Absorb stent pulled from European market


The Absorb bioresorbable vascular scaffold (BVS, Abbott Vascular) has been pulled from widespread use in Europe according to an urgent field safety letter issued to cardiologists by Abbott.

Effective May 31, 2017, the stent will only be available for use at select sites participating in a clinical registry that will play a key role in monitoring the technology, the company said.

News of the letter, issued to cardiologists in Europe last week, broke on Twitter yesterday in the US when a copy was posted online.

The move to restrict use of the device comes after concerns were raised that treatment with the stent was associated with a twofold increased risk of target-vessel MI as well as an increased risk of late scaffold thrombosis, compared with the metallic everolimus-eluting stent (Xience, Abbott Vascular) following recent safety data released from the 3-year ABSORB II study.

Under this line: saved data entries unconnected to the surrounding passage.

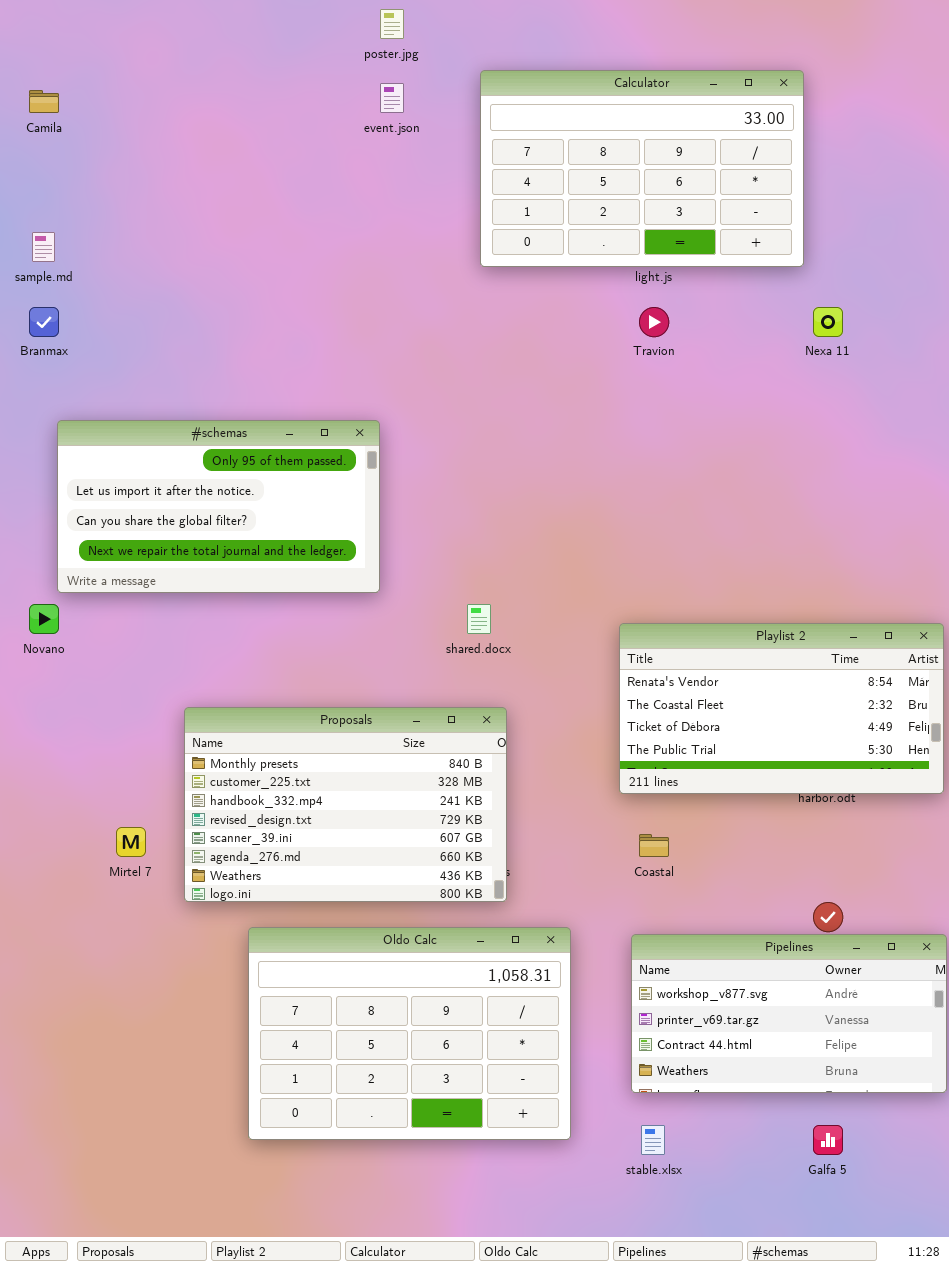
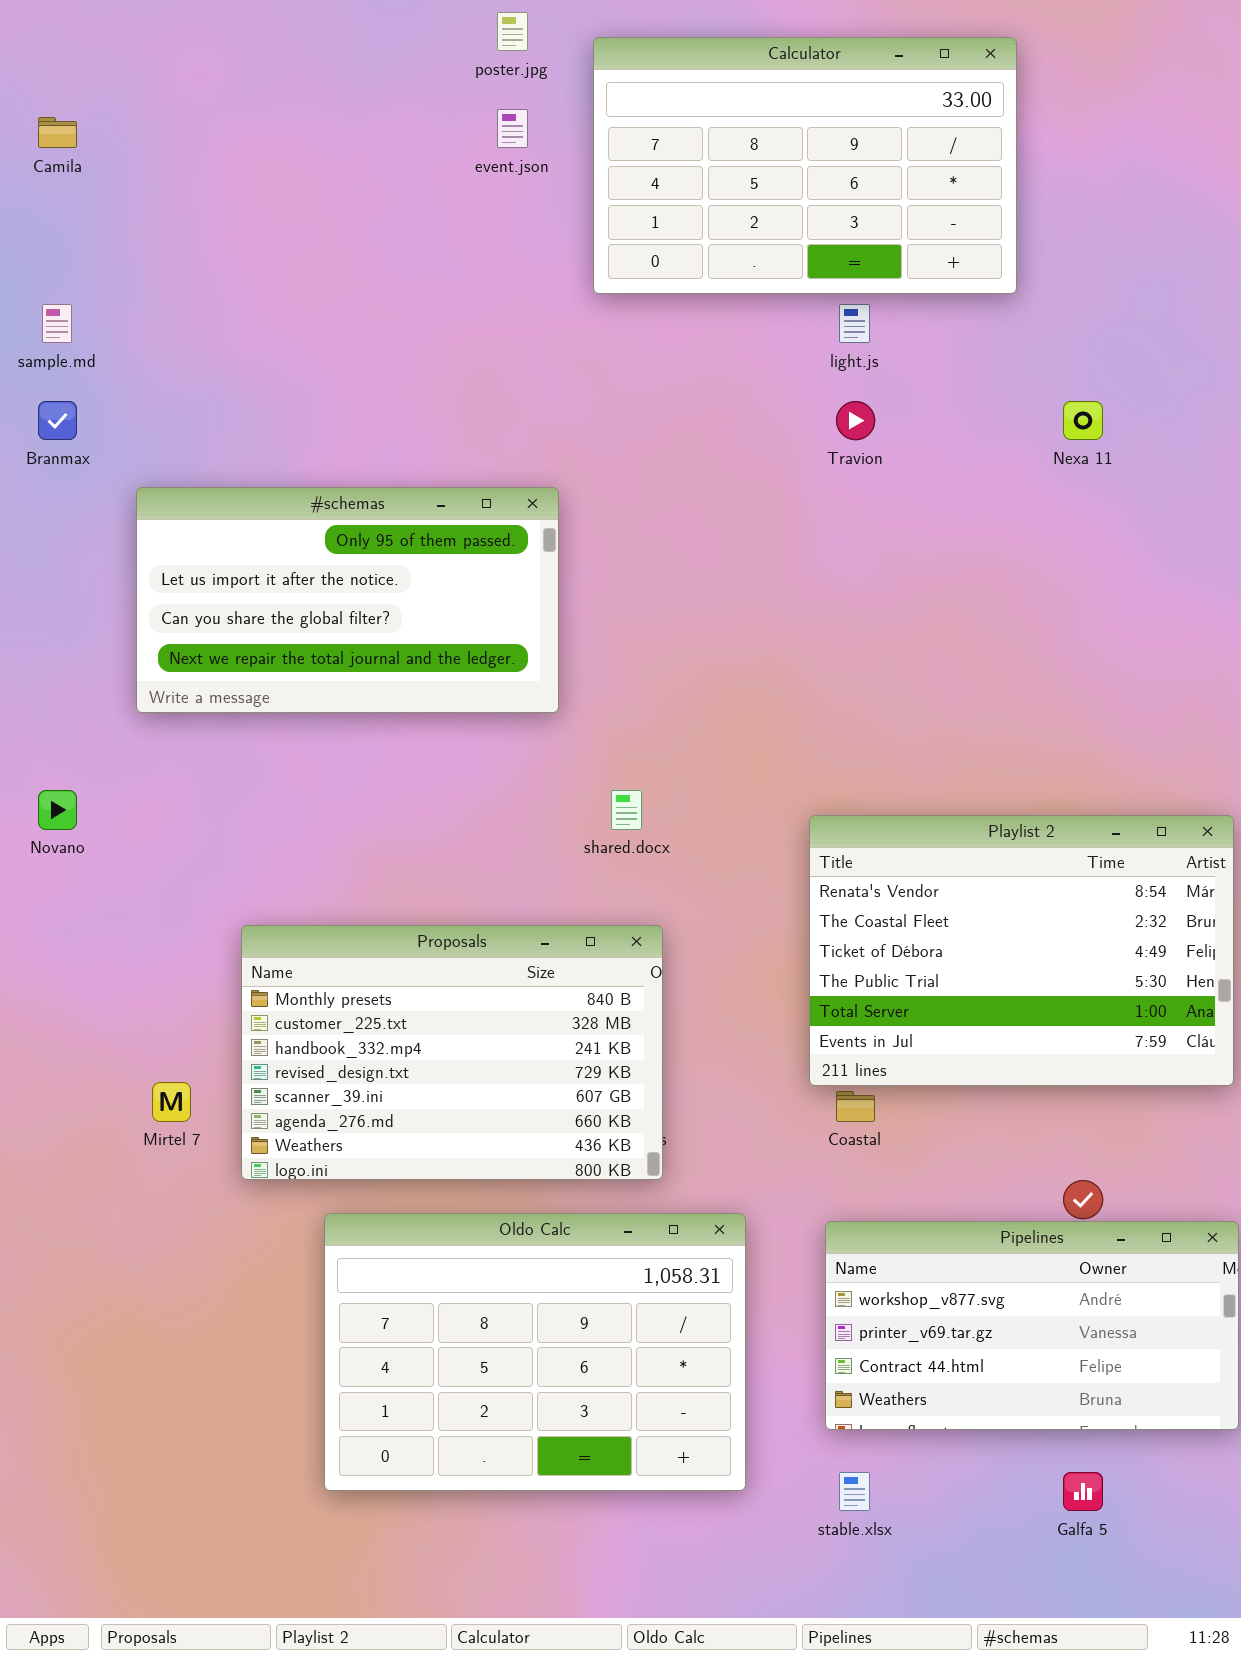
Calculator: [480,70,804,267] -> [593,37,1017,294], moved
#schemas: [57,420,380,593] -> [136,487,559,713], moved
Playlist 2: [619,623,944,794] -> [809,815,1234,1086], resized

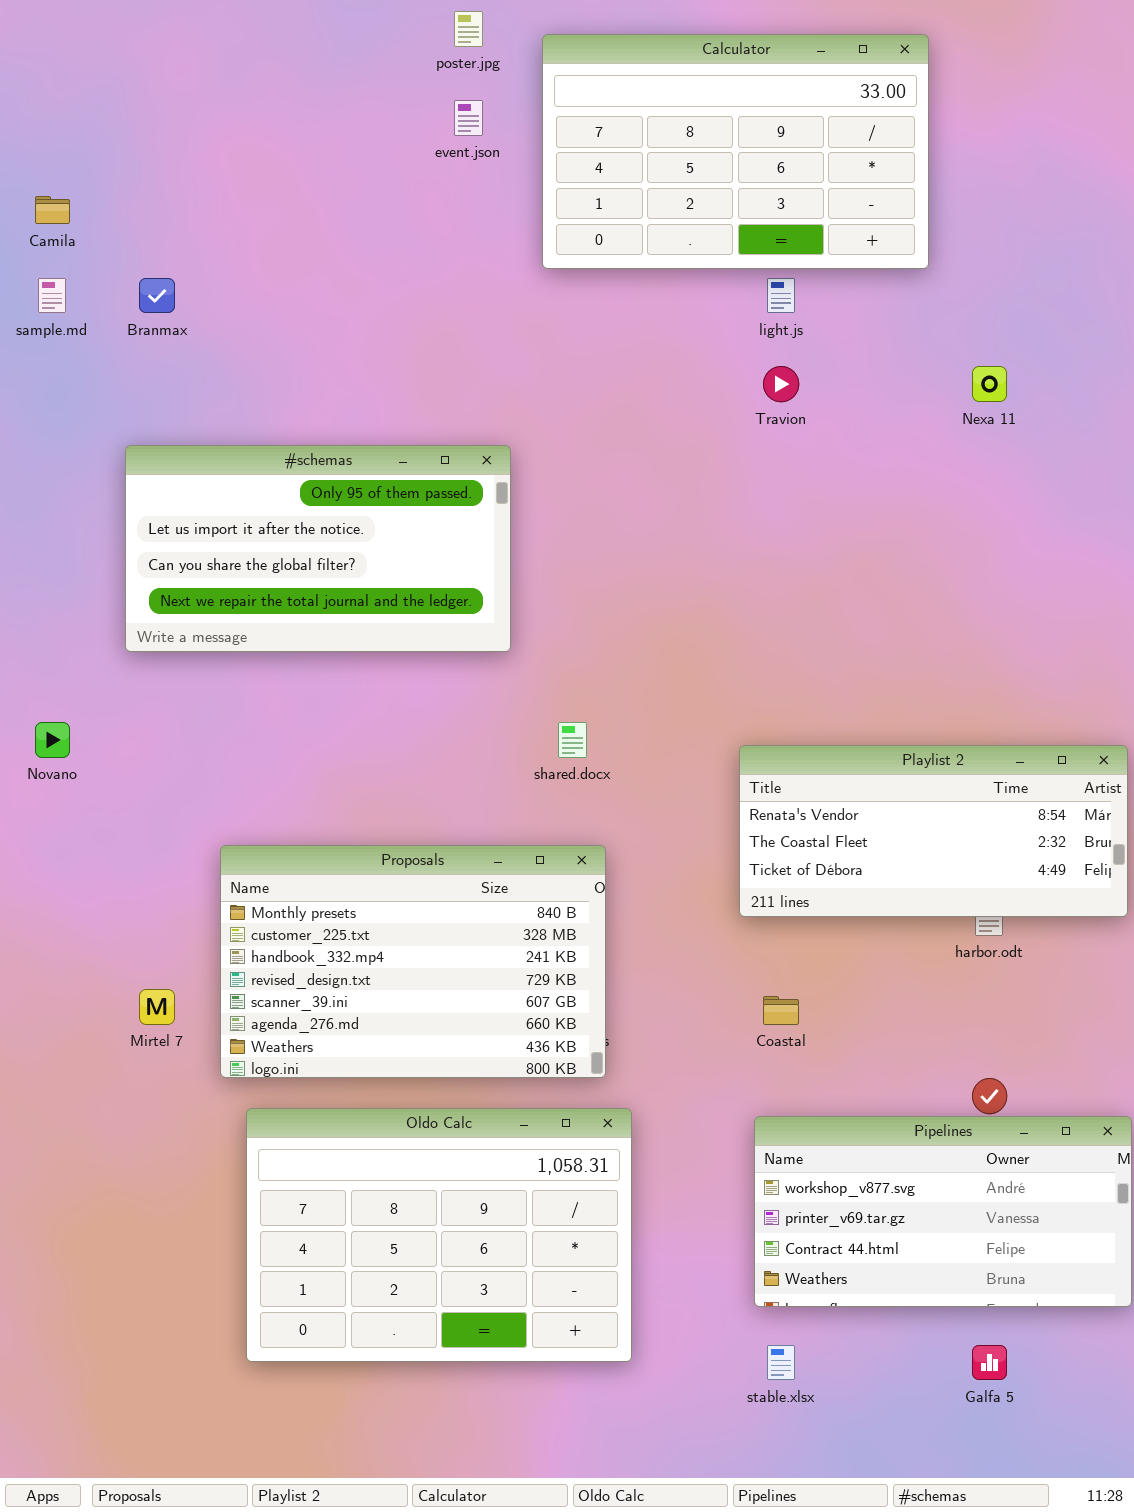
Camila: [38,117,77,148] -> [35,196,70,224], moved
Branmax: [38,401,77,440] -> [139,278,175,313], moved
Playlist 2: [809,815,1234,1086] -> [739,745,1128,917], resized
Oldo Calc: [324,1213,746,1491] -> [246,1108,632,1362], moved

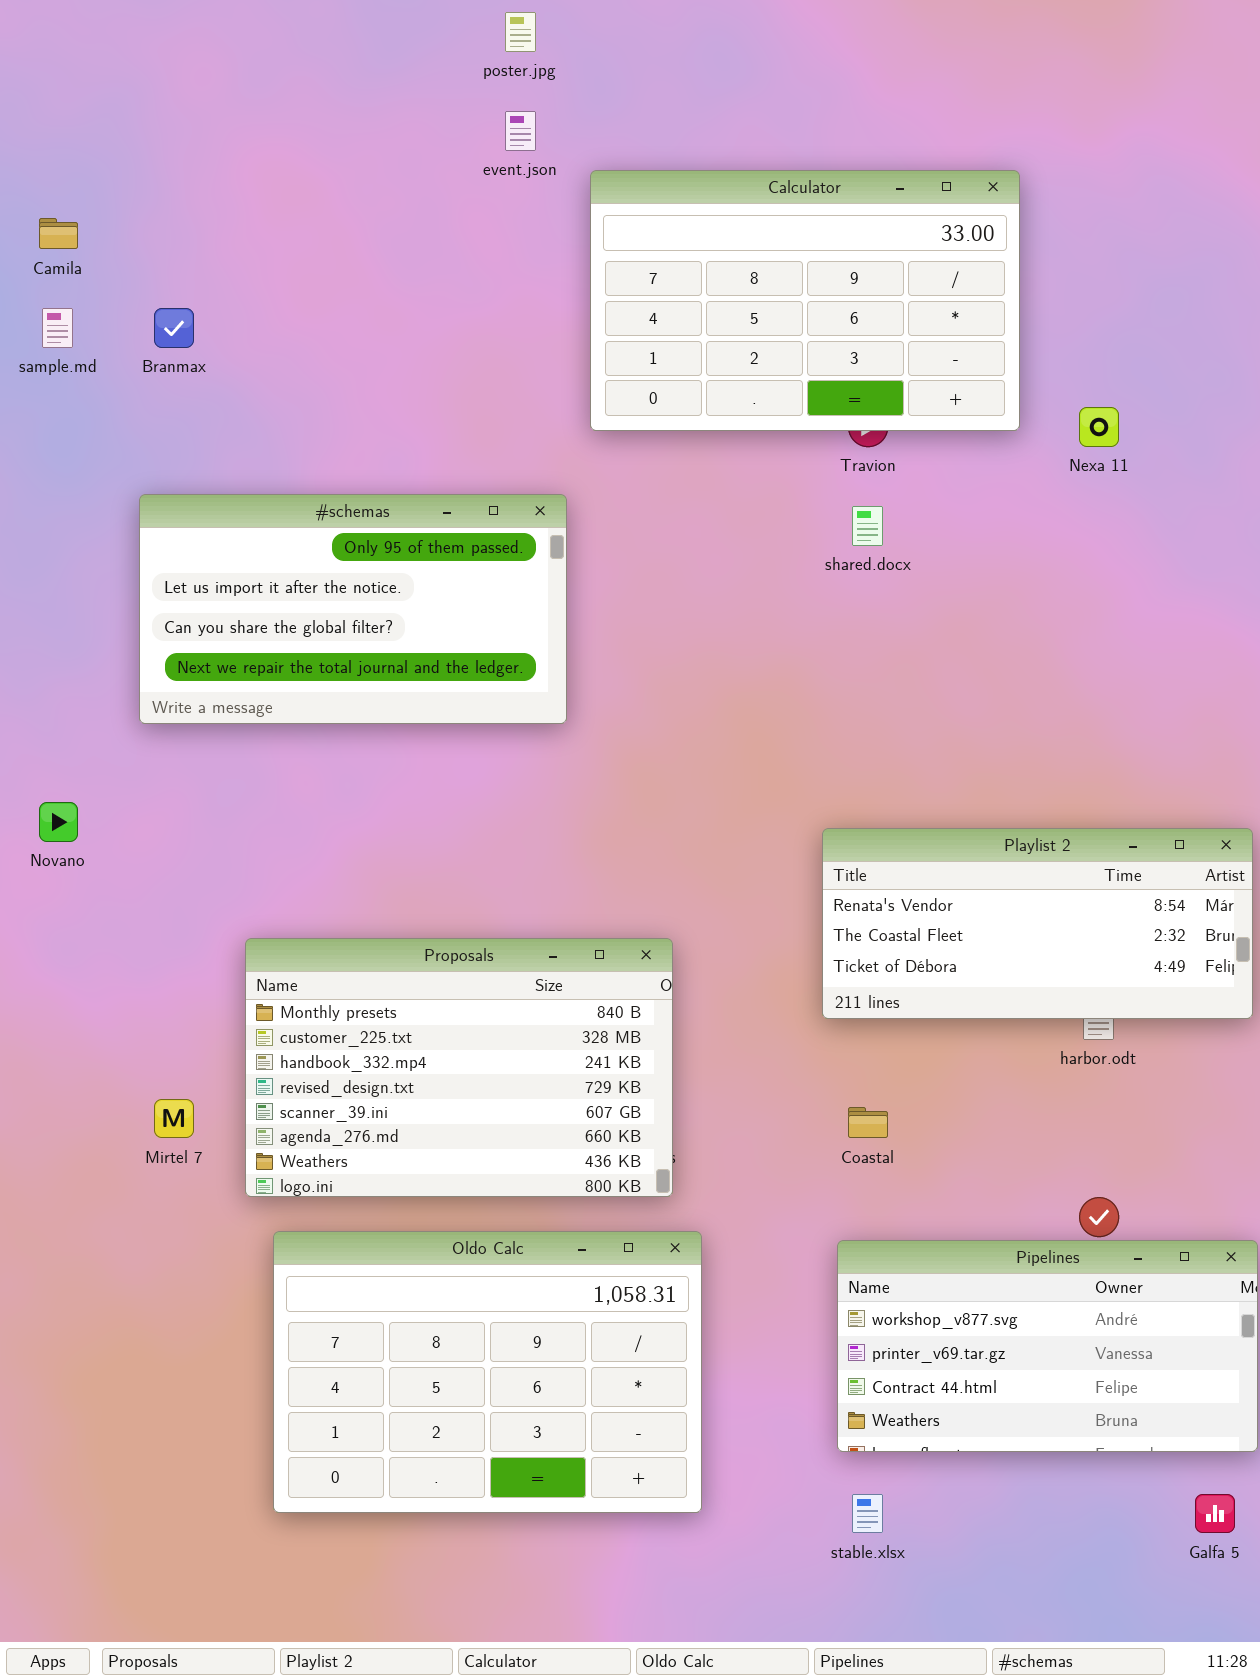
Calculator: [542,34,929,269] -> [590,170,1020,431], moved
shared.docx: [558,722,587,758] -> [852,506,883,546], moved
Galfa 5: [972,1345,1007,1380] -> [1195,1494,1235,1533], moved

Abbott has said it is working with European regulatory agencies and the medical expert community to collect more real world evidence to confirm whether improved implantation techniques will mitigate the higher event rates. The registry will also set out to address other concerns around stent thrombosis and duration of dual antiplatelet therapy (DAPT) after implantation.

The company has withdrawn use of the device in hospitals until 2018, when it will review the situation, it said.

It’s more bad news for the device, which has been plagued by controversy in recent years. Just last month findings from the 2-year ABSORB III study presented in a late breaking session at the American College of Cardiology Scientific Sessions revealed that the device was associated with greater rates of cardiac death, heart attack, and the need for an additional procedure to re-open the treated heart vessel, when compared to patients treated with XIENCE.

More evidence against the device emerged just last week as fresh safety concerns were raised after an early analysis of the 2-year results from the Amsterdam Investigator-Initiated Absorb Strategy All-Comers Trial (AIDA) revealed that use of BVS was associated with a significantly increased risk of scaffold thrombosis, and of target-vessel MI, compared with patients who received Xience.

On March 27 the TGA issued a safety alert to cardiologists warning them of the increased risk of major adverse cardiac events with Absorb advising them to use caution when selecting the device and follow instructions for patient and target vessel selection, included in the BVS physician labelling.

A spokeswoman for the TGA told the limbic the regulatory body is in discussions with Abbott Vascular to ensure the most up to date worldwide clinical evidence has been presented for the Absorb “to inform any actions to be taken in the Australian context.”